RECORDED DATA:
——
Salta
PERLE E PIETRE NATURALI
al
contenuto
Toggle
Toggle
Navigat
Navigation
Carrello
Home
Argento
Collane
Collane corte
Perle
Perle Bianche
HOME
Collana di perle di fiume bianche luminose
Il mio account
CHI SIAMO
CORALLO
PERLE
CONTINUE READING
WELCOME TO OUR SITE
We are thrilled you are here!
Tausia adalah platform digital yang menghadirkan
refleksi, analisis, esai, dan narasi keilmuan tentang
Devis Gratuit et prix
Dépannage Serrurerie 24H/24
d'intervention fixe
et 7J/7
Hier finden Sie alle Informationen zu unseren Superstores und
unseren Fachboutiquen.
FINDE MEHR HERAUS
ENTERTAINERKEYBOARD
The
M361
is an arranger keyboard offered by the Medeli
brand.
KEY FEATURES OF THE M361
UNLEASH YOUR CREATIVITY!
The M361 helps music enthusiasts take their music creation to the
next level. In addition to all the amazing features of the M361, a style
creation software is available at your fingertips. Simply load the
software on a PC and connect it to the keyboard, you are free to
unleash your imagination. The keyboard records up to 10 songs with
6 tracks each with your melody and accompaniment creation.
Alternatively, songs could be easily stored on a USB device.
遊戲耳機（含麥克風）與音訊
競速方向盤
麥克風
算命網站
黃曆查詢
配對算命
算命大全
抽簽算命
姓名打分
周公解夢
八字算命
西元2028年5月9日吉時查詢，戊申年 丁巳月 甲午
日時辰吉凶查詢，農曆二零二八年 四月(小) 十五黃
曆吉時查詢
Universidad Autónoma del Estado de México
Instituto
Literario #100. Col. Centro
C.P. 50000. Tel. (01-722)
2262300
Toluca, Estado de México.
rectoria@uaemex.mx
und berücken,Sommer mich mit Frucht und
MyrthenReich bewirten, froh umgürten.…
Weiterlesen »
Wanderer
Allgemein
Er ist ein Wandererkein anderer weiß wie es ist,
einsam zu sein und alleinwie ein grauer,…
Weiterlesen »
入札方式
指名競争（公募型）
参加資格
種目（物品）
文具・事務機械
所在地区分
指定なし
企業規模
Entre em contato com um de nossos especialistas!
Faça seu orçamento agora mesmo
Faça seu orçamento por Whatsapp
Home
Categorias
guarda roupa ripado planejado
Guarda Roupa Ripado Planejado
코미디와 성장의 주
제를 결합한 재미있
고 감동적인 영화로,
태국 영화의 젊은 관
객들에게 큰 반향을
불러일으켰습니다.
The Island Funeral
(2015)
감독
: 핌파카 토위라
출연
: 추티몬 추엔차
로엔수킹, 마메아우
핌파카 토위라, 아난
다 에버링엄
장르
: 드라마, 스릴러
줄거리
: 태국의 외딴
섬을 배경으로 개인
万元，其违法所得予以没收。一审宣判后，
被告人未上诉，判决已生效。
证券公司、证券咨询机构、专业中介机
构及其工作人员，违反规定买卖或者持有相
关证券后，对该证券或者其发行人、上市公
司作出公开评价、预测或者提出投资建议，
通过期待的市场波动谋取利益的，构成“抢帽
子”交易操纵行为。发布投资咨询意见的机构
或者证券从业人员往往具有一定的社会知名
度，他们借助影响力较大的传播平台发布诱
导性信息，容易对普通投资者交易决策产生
——
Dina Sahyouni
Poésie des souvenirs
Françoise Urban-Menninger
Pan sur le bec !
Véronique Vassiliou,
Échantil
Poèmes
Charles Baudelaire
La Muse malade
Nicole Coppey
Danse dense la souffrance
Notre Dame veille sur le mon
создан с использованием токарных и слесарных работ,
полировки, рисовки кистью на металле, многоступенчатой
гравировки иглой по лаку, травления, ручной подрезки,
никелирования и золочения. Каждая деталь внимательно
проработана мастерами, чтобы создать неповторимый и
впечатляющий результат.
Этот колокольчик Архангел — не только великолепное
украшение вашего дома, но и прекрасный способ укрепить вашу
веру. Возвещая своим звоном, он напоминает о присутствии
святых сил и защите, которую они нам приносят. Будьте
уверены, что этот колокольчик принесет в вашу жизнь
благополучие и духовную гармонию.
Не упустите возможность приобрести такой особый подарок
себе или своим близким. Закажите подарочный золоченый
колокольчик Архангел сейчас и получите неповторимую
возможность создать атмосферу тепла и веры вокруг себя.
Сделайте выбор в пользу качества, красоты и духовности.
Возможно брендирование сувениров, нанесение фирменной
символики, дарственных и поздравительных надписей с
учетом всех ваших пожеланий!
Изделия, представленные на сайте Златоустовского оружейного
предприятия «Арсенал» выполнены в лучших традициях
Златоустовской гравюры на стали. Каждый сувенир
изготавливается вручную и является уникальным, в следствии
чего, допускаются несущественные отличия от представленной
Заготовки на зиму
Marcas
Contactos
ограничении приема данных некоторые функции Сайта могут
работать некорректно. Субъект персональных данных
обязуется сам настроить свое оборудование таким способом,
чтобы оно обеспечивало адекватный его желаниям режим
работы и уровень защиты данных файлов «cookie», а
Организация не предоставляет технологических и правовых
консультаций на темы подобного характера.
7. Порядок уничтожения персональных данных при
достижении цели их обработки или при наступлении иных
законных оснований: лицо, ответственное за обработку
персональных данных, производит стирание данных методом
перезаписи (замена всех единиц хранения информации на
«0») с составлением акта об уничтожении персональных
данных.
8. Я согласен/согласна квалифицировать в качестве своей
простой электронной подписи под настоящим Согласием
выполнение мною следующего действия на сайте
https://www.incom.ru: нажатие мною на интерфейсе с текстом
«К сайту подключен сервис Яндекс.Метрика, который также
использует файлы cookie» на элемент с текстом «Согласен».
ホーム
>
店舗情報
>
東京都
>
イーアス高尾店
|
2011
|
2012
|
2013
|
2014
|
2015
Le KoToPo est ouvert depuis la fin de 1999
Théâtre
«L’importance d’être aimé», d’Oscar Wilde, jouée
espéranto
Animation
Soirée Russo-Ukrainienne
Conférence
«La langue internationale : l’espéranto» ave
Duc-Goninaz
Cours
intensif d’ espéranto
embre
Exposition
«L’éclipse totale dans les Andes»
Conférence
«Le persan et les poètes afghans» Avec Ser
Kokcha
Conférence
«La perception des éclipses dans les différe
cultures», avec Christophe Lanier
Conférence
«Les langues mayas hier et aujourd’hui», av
——
PROMPT: Reproduce the lines of the records above verbatim, starting at the line that contains "Dina Sahyouni" and ending at the line that contains "символики, дарственных и", with both of those lines included.

EXPECTED OUTPUT:
Dina Sahyouni
Poésie des souvenirs
Françoise Urban-Menninger
Pan sur le bec !
Véronique Vassiliou,
Échantil
Poèmes
Charles Baudelaire
La Muse malade
Nicole Coppey
Danse dense la souffrance
Notre Dame veille sur le mon
создан с использованием токарных и слесарных работ,
полировки, рисовки кистью на металле, многоступенчатой
гравировки иглой по лаку, травления, ручной подрезки,
никелирования и золочения. Каждая деталь внимательно
проработана мастерами, чтобы создать неповторимый и
впечатляющий результат.
Этот колокольчик Архангел — не только великолепное
украшение вашего дома, но и прекрасный способ укрепить вашу
веру. Возвещая своим звоном, он напоминает о присутствии
святых сил и защите, которую они нам приносят. Будьте
уверены, что этот колокольчик принесет в вашу жизнь
благополучие и духовную гармонию.
Не упустите возможность приобрести такой особый подарок
себе или своим близким. Закажите подарочный золоченый
колокольчик Архангел сейчас и получите неповторимую
возможность создать атмосферу тепла и веры вокруг себя.
Сделайте выбор в пользу качества, красоты и духовности.
Возможно брендирование сувениров, нанесение фирменной
символики, дарственных и поздравительных надписей с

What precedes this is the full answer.